Set down exactly the lines from the one containing "neck: (553, 429)" through the end of the records below, both included, and nothing else.
*** Opening of MATERIALS PROVIDED ***
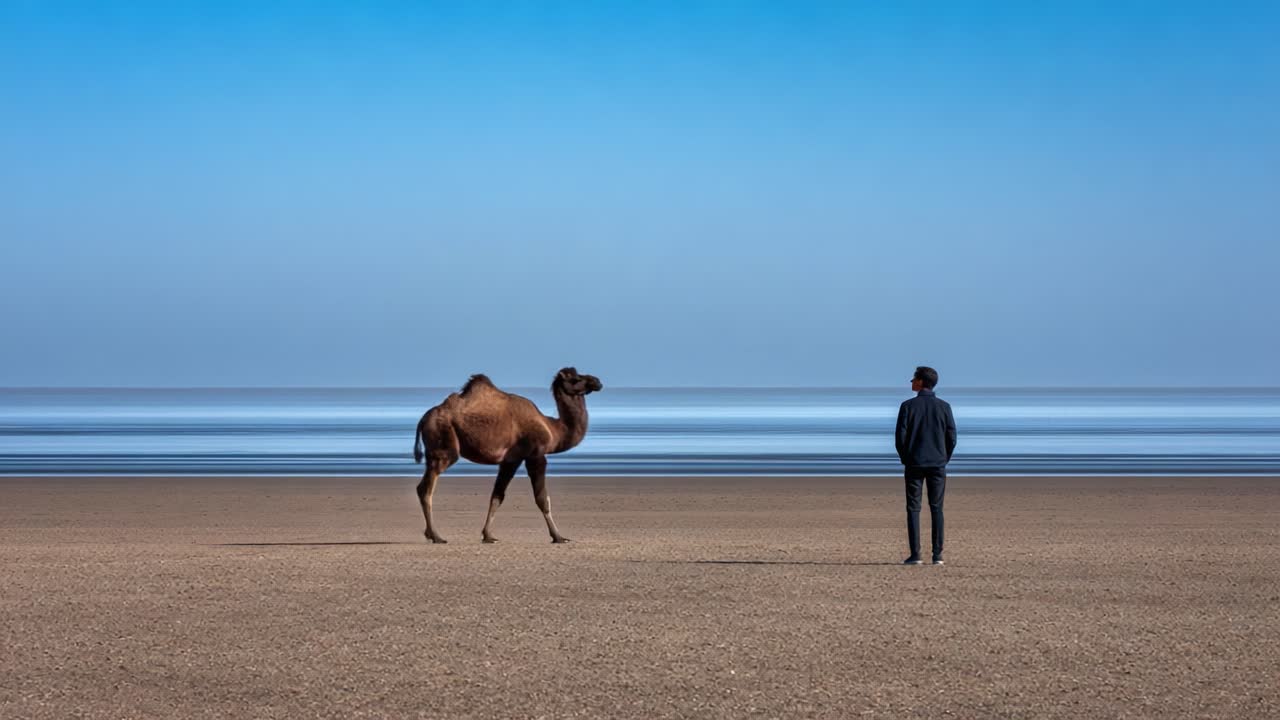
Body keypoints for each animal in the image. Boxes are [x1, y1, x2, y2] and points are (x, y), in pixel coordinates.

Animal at [412, 367, 603, 544]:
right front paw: (558, 537)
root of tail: (423, 419)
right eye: (575, 378)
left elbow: (497, 496)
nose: (597, 381)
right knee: (425, 488)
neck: (553, 429)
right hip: (443, 446)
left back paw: (431, 534)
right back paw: (436, 536)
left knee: (424, 487)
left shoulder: (511, 460)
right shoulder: (536, 455)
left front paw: (488, 535)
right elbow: (542, 498)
*** Close of MATERIALS PROVIDED ***
TASK OUTPUT:
neck: (553, 429)
right hip: (443, 446)
left back paw: (431, 534)
right back paw: (436, 536)
left knee: (424, 487)
left shoulder: (511, 460)
right shoulder: (536, 455)
left front paw: (488, 535)
right elbow: (542, 498)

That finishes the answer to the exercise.